OnePlus certainly learned from this, and I really hope that they don't make these mistakes again. However, this time around, pre-orders were a bit of a disaster, even though over 20k orders were placed.

OnePlus' success so far has resulted in a disaster in another area -- support. onelus has spoken on their support team before, and they admitted to some issues and that they were "hiring like crazy". The OnePlus subreddit has had a lot of issue posts on there, since posts on OnePlus' own forums seemed to be taken down or hidden from the public's view.

Of course, I do want to say something that is a bit in OnePlus' favor. You are paying $349 for your device. OnePlus makes little to know profit on these devices. You are not paying a lot for your device. I think it is a little, (and I mean little) fair to lower your expectations on support, at least while they scale up their support team to meet the demand. You can't exactly expect priority one support from a startup that can't meet their demand at the moment. So, OnePlus please fix your support system.
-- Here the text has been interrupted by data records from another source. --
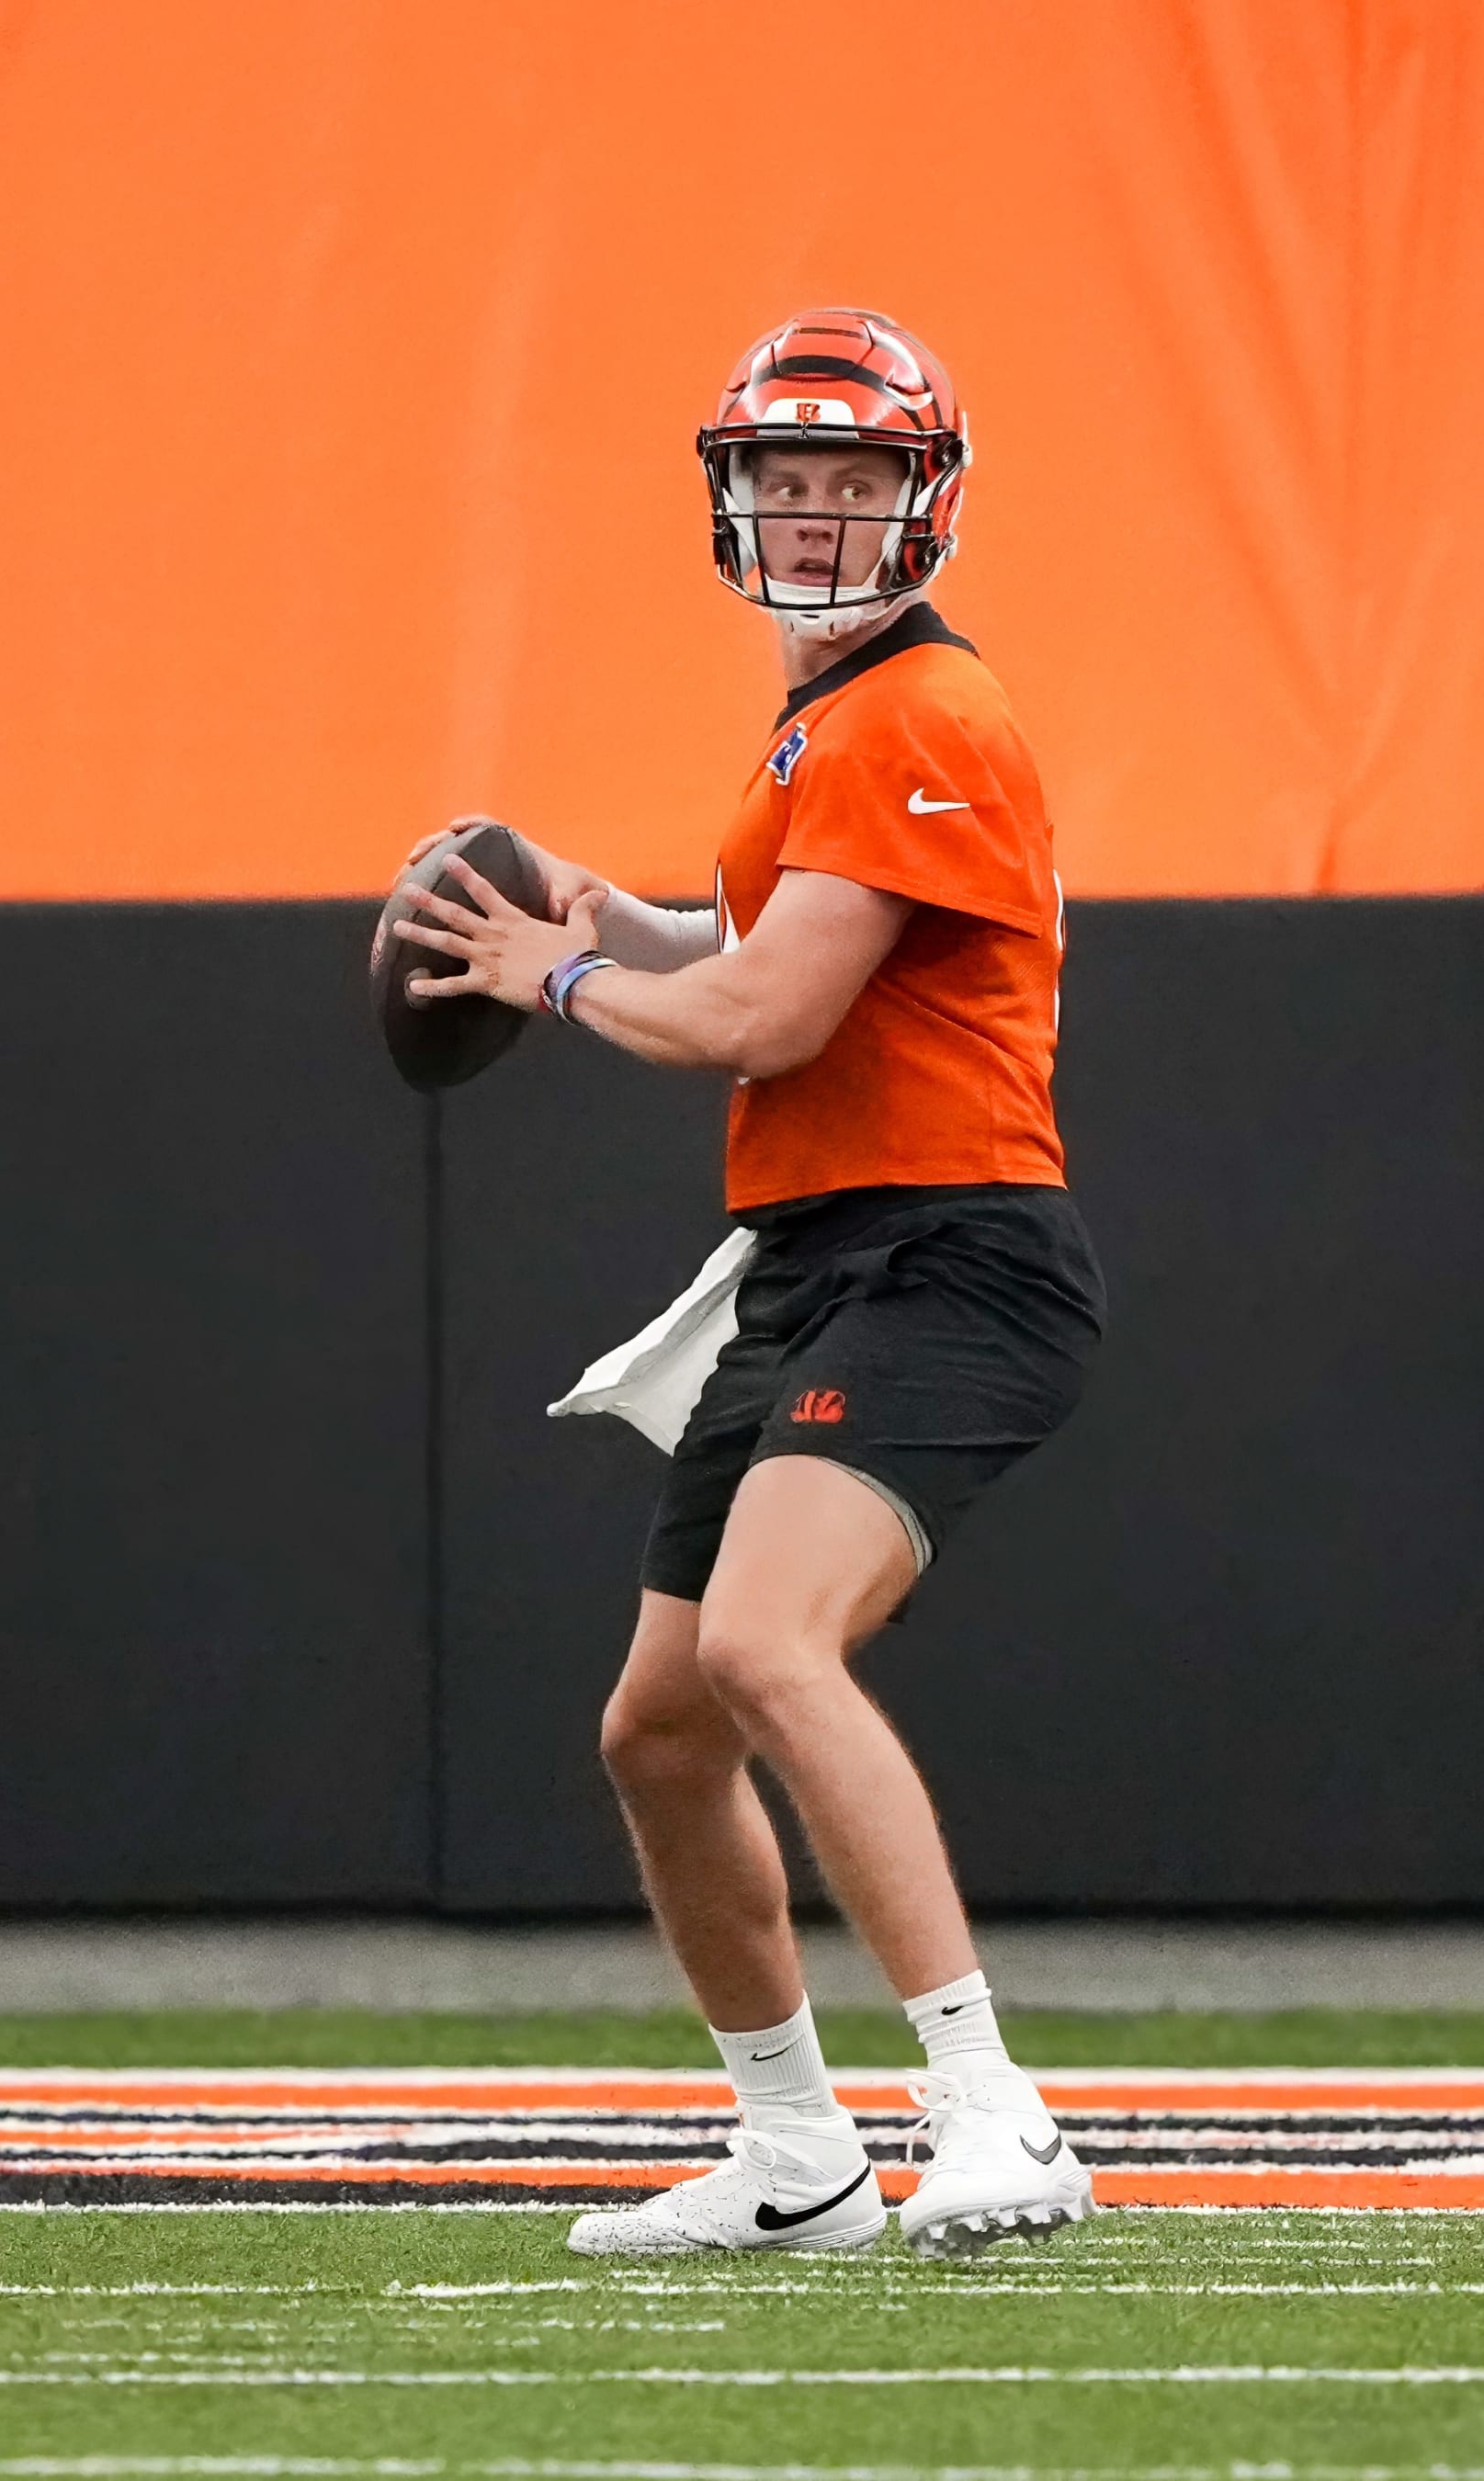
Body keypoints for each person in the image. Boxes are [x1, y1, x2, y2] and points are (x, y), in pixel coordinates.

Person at [392, 308, 1105, 2259]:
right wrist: (606, 913)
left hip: (950, 1251)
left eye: (854, 475)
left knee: (770, 1649)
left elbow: (769, 1013)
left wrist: (556, 976)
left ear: (924, 502)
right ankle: (798, 2156)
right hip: (820, 1257)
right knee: (660, 1726)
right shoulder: (835, 721)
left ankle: (994, 2109)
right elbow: (756, 933)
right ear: (734, 499)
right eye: (784, 473)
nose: (812, 504)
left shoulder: (915, 715)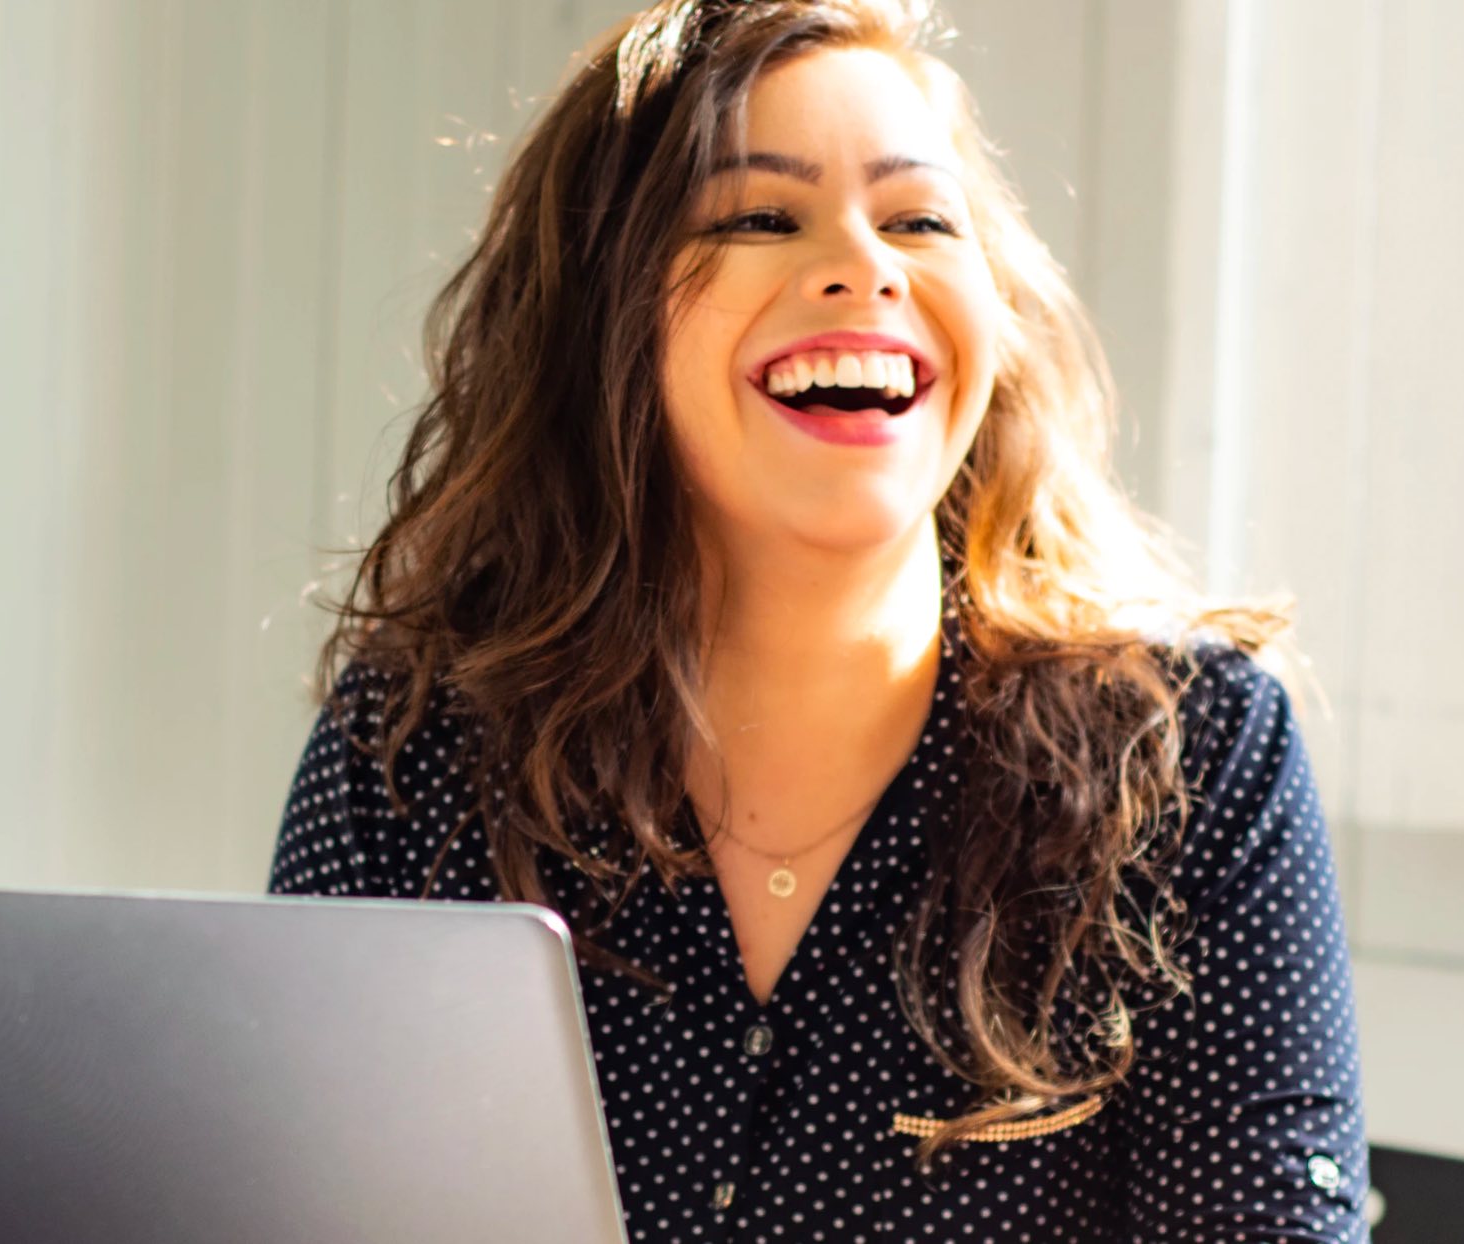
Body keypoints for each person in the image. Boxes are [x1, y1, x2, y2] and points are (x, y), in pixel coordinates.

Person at [268, 0, 1370, 1238]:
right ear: (607, 316)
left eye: (920, 219)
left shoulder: (1192, 761)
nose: (865, 262)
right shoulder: (414, 756)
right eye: (758, 216)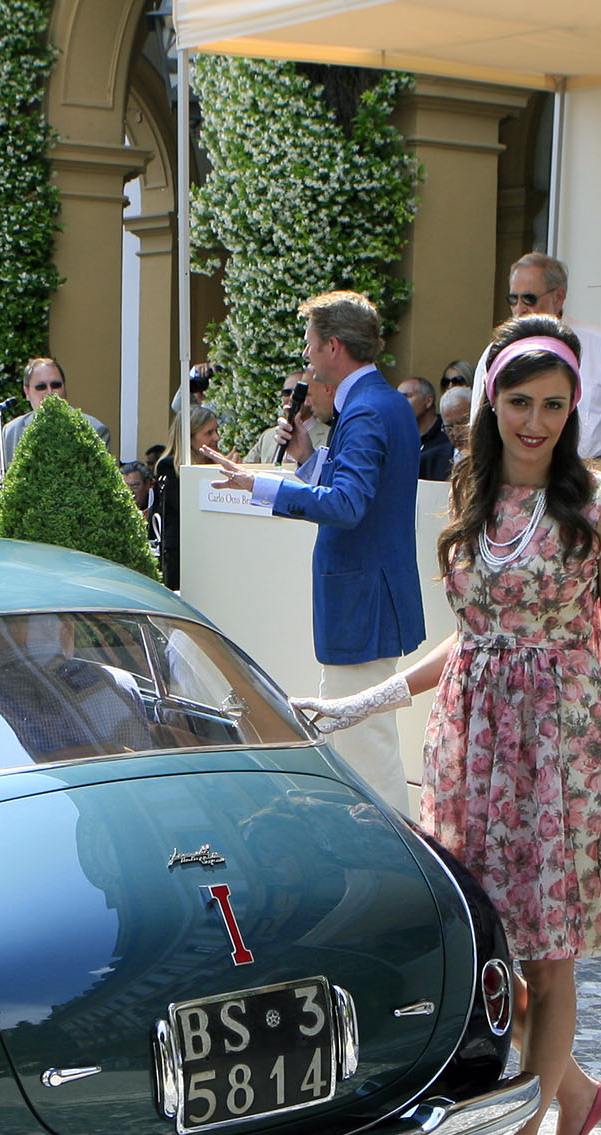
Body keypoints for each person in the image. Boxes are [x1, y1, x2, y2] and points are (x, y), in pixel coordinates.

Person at [289, 316, 601, 1135]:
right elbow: (474, 637)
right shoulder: (473, 494)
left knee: (550, 958)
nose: (537, 422)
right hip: (474, 746)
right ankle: (575, 1092)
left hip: (561, 751)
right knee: (488, 945)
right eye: (520, 402)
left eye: (555, 405)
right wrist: (367, 700)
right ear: (492, 404)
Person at [205, 289, 427, 812]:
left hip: (361, 604)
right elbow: (363, 494)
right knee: (365, 740)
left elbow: (348, 505)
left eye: (309, 343)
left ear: (332, 346)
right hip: (372, 599)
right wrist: (306, 458)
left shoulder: (366, 409)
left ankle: (388, 850)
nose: (305, 354)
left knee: (364, 747)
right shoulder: (385, 403)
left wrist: (260, 484)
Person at [506, 252, 601, 473]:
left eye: (529, 299)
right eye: (513, 299)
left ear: (558, 297)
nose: (519, 309)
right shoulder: (498, 352)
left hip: (587, 477)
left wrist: (598, 475)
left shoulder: (599, 345)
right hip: (516, 478)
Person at [0, 357, 112, 483]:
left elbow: (102, 483)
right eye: (41, 387)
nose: (50, 392)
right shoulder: (11, 432)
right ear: (27, 392)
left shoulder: (95, 430)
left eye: (56, 385)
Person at [248, 371, 331, 464]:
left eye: (298, 392)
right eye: (287, 392)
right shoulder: (268, 436)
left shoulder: (330, 437)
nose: (292, 398)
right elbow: (245, 468)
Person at [397, 376, 454, 481]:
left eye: (406, 396)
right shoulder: (398, 438)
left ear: (428, 401)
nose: (399, 403)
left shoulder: (448, 435)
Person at [439, 386, 472, 465]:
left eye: (461, 424)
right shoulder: (430, 462)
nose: (456, 433)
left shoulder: (496, 456)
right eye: (449, 428)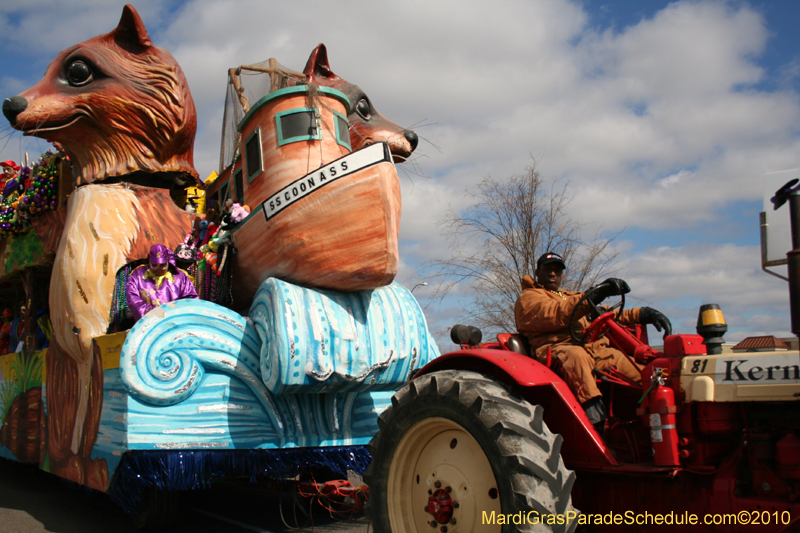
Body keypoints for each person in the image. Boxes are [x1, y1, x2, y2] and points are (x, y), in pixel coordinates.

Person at [514, 252, 672, 430]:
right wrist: (594, 294)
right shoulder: (529, 297)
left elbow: (602, 313)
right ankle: (597, 425)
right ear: (537, 272)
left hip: (595, 351)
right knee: (576, 357)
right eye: (547, 269)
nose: (552, 274)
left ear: (562, 275)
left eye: (557, 270)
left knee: (648, 375)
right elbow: (557, 312)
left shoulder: (566, 295)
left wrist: (643, 313)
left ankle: (659, 413)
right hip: (558, 349)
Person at [126, 243, 198, 321]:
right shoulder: (137, 276)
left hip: (174, 322)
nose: (158, 268)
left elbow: (191, 299)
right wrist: (150, 313)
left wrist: (175, 314)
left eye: (162, 265)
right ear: (149, 262)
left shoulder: (180, 277)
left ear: (167, 260)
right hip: (147, 323)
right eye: (154, 265)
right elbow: (133, 299)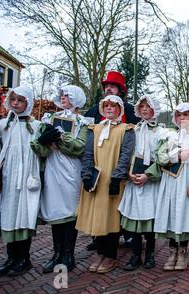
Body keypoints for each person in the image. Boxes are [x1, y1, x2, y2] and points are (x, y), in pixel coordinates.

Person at [30, 85, 94, 274]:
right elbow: (40, 148)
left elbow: (80, 147)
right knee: (55, 212)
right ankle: (56, 254)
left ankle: (69, 255)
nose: (63, 97)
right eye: (62, 95)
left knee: (69, 214)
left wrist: (58, 138)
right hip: (52, 168)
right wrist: (43, 140)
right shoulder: (48, 118)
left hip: (71, 171)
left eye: (67, 95)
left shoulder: (82, 122)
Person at [76, 95, 135, 274]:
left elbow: (126, 155)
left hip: (113, 180)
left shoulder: (127, 130)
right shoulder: (94, 128)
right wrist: (86, 175)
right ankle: (100, 253)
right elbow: (87, 154)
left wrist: (117, 178)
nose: (109, 108)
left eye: (113, 106)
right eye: (106, 105)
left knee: (111, 218)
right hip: (97, 181)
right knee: (98, 217)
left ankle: (110, 255)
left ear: (120, 109)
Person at [0, 86, 42, 277]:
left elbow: (41, 153)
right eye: (13, 100)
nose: (16, 104)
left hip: (27, 177)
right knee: (9, 215)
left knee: (23, 216)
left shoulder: (36, 127)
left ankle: (24, 258)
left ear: (28, 103)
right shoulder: (2, 126)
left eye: (20, 100)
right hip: (9, 177)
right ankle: (11, 257)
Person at [84, 70, 140, 251]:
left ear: (120, 90)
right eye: (106, 86)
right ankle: (98, 236)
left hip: (121, 165)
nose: (108, 88)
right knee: (99, 203)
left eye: (112, 86)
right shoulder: (94, 111)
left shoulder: (131, 111)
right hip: (99, 166)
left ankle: (126, 236)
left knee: (120, 204)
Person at [151, 102, 189, 271]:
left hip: (188, 181)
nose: (182, 118)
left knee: (185, 214)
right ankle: (172, 252)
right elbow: (160, 158)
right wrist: (177, 155)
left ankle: (182, 252)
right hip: (171, 182)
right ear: (174, 117)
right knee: (171, 213)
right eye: (178, 115)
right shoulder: (168, 136)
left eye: (185, 115)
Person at [118, 95, 165, 270]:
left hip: (150, 182)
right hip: (133, 180)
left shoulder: (162, 132)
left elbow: (163, 158)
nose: (144, 109)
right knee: (134, 219)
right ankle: (135, 255)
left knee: (149, 220)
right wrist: (128, 173)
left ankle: (150, 255)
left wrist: (148, 175)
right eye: (142, 106)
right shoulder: (133, 130)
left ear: (154, 109)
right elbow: (126, 153)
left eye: (148, 106)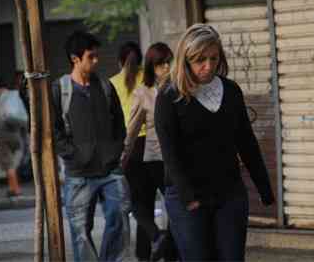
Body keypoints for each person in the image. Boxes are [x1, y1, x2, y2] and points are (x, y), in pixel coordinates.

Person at [154, 24, 275, 262]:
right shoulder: (170, 96)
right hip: (187, 197)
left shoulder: (231, 91)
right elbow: (170, 153)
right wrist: (189, 197)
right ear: (186, 59)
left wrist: (264, 187)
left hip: (229, 193)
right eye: (200, 60)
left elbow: (247, 142)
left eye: (213, 58)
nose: (208, 66)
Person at [51, 30, 130, 262]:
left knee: (120, 218)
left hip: (110, 171)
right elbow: (53, 131)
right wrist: (74, 156)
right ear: (75, 59)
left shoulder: (105, 87)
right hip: (78, 176)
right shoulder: (59, 89)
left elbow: (119, 124)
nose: (96, 61)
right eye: (91, 57)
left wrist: (114, 152)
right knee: (80, 234)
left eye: (96, 56)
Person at [121, 42, 178, 262]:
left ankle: (168, 248)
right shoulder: (143, 93)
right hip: (148, 157)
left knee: (175, 206)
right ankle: (156, 242)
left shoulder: (178, 88)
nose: (166, 67)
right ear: (151, 67)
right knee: (140, 205)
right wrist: (123, 155)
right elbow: (133, 128)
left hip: (172, 159)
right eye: (161, 64)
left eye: (168, 62)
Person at [110, 41, 150, 261]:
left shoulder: (112, 83)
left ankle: (149, 245)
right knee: (158, 200)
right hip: (154, 146)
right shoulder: (150, 78)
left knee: (138, 203)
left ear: (119, 61)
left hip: (130, 148)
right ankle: (162, 248)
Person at [0, 76, 26, 197]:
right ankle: (12, 188)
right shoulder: (12, 96)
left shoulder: (1, 99)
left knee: (8, 165)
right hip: (15, 134)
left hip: (4, 135)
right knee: (11, 163)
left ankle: (16, 189)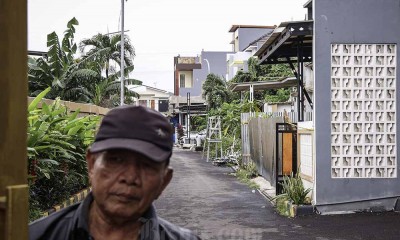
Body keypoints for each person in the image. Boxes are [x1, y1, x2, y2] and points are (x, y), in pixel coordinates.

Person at [29, 105, 200, 240]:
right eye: (116, 160)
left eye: (147, 165)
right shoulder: (36, 235)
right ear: (91, 164)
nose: (130, 177)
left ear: (164, 181)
Never settle, right?

Finally, the last thing that gets to me is the various device defects/imperfections/etc. One of the major issues that ushered through the landscape is the yellow tint on screens. From my understanding, this is the result of untreated adhesive that is used to bond to the screen together. That, or the adhesive was not treated for as long as it should have. Some people suggested that having your phone out in UV light can fix the problem, but if it actually works for all is not exactly known. I understand OnePlus is always in a rush to get devices out of their factories, but this has to end. From my research, this seems to be something that can easily be fixed on their end (if it was just an adhesive issue). I really hope that the demand for this device + sense of rush didn't encourage this, but knowing OnePlus, this is a plausible case.

In recap, OnePlus by far isn't the best phone startup to exist, but it isn't the worst either. Their product is great, but isn't without its flaws. The company can use a lot of improvement in a few areas, and the OnePlus Two will be the test to see if OnePlus can live up to its motto, "Never Settle".